高校によっては、推薦入試の結果が不合格であっても、一般入試に向けて大きなメリットが得られる場合があります。

学校によっては、推薦入試の受験者は、一般入試での加点などの優遇措置を受けられます。

 

 

 

二.「一般入試」

 

Ⅰ.「私立高校一般入試」

 

1.単願 / 専願

 

「単願 / 専願」といういい方には、「その高校しか受験しない」「他の高校も受験するが、受かれば、必ずその高校に進学する」というような定義もあるそうですが、内容としては、「その学校だけに進学したい」という意思を明らかにするものです。

推薦入試と同じく、合格したときには入学義務が生じます。

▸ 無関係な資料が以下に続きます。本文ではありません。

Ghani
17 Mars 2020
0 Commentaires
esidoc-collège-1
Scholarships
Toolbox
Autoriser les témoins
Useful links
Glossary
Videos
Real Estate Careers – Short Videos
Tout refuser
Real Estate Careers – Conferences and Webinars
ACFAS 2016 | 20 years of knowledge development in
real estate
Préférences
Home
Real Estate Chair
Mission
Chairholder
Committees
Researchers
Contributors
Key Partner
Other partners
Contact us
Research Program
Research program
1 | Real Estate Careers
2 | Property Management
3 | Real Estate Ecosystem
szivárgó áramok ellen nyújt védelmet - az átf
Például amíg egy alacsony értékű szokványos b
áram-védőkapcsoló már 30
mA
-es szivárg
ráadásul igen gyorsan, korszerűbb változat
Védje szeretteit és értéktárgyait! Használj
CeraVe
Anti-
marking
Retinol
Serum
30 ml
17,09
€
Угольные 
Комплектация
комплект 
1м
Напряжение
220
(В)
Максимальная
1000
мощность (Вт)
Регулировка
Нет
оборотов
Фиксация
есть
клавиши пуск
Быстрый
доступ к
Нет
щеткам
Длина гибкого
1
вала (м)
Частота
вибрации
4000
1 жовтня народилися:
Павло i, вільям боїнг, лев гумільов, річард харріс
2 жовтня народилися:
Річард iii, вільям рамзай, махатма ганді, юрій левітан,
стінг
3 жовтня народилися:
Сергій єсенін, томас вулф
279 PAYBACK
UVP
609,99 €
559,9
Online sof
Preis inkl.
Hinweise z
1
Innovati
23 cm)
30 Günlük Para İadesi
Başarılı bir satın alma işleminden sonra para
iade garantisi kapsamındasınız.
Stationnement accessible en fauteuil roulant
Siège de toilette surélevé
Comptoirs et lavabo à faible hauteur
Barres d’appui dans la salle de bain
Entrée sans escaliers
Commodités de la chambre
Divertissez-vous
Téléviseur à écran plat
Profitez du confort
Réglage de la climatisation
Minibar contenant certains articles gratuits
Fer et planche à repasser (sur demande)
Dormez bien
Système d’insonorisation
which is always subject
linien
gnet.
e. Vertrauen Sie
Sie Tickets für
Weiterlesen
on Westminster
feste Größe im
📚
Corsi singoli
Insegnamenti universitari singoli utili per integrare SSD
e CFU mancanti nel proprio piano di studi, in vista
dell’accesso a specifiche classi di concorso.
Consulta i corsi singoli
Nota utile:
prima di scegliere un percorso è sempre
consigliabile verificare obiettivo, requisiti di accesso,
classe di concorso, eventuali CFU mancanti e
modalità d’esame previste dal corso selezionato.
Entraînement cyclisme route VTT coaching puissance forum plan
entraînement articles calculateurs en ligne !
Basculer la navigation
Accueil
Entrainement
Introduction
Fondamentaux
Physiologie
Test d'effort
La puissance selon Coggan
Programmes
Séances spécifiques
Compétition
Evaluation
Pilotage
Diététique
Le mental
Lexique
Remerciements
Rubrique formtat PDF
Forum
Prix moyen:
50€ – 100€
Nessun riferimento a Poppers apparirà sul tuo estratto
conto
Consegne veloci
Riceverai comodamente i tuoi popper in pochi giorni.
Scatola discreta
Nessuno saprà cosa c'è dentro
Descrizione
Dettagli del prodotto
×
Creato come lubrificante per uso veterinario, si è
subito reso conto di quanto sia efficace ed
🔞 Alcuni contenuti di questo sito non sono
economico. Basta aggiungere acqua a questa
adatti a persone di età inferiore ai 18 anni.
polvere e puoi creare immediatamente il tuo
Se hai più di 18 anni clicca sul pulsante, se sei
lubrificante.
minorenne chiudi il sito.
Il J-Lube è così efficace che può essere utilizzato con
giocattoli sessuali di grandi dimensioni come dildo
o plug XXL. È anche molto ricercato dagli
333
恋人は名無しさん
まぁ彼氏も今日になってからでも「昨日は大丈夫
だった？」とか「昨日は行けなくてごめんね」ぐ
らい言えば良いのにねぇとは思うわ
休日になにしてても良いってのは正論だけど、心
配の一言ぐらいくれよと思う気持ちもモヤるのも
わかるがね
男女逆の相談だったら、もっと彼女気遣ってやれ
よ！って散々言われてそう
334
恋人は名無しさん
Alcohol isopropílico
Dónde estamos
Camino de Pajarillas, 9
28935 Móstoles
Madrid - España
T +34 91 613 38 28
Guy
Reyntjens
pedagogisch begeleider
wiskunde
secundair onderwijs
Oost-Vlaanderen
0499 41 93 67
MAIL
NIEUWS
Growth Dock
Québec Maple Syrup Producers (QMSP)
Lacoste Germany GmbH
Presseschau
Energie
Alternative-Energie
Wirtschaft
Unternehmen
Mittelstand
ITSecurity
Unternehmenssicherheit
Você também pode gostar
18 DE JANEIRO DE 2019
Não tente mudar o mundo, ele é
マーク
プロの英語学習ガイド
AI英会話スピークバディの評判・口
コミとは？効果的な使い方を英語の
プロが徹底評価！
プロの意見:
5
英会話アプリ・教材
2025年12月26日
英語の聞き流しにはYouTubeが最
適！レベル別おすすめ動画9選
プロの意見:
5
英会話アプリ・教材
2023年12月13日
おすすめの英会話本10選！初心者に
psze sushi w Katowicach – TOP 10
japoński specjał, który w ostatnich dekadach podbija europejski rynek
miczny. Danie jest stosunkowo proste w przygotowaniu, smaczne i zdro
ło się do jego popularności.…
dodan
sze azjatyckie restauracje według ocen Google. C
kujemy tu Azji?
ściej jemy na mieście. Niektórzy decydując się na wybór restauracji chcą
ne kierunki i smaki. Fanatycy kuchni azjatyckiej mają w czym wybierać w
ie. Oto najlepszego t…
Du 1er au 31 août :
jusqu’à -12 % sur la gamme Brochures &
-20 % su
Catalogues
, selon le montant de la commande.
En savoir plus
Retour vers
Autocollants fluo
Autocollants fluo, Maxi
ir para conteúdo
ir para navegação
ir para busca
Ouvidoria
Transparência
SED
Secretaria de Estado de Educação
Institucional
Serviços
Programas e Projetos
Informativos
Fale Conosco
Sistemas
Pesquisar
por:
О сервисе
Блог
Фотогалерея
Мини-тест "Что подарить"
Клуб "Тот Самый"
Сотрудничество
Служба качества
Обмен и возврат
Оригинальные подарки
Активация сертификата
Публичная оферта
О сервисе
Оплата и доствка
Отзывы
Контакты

ですから、やはり原則として「入学希望の高校」を受験するということになります。

 

多くの高校で、出願に基準が設けられています。

 

①「確約あり」(入学義務)

②「確約なし」(加点などの優遇あり)(合格すれば入学義務)

 

 

①は、「入試相談」を通して出願します。実質上の進路決定になります。

「確約あり」の私立の推薦入試もそうですが、最もスムーズに生徒の進学先を確定させることができるので、学校の先生は、内申点を持った生徒に対して、このパターンを提示することが多いです。

 

②は、合格したときに、必ずその高校に進学するという約束と引き換えに、加点などの優遇措置を受けるものです。

「第一志望優遇」といったような表記の場合も内容はほとんど変わりません。

 

②の体裁となっていても、実質的には「確約」をもらえる場合もあるそうです。

中学校の先生は、リスクを背負った受験をさせることはありませんので、「合格可能性がわからない」場合には、別の「おさえ」の学校を受けるように指示があるはずです。

当然、「おさえ」の学校は、「しばり」がなく、かつ、確実に合格できるところでなくてはなりません。

 

 

 

「推薦入試」、「専願 / 単願」は、合格とともに入学義務が生じます。ですから、入学するのに十分納得がいく高校がその入試制度を行っていて、さらに、出願の基準を満たしている場合に活用するものです。

 

そして、「確約あり」と「確約なし」では意味合いが違うので注意が必要です。

「確約あり」の場合は、成績や(スポーツなどの)能力にによって進路を確定させるもの、「確約なし」の場合は、「第一志望」の受験が「複数回受験」や「加点」といった部分で有利になるというものです。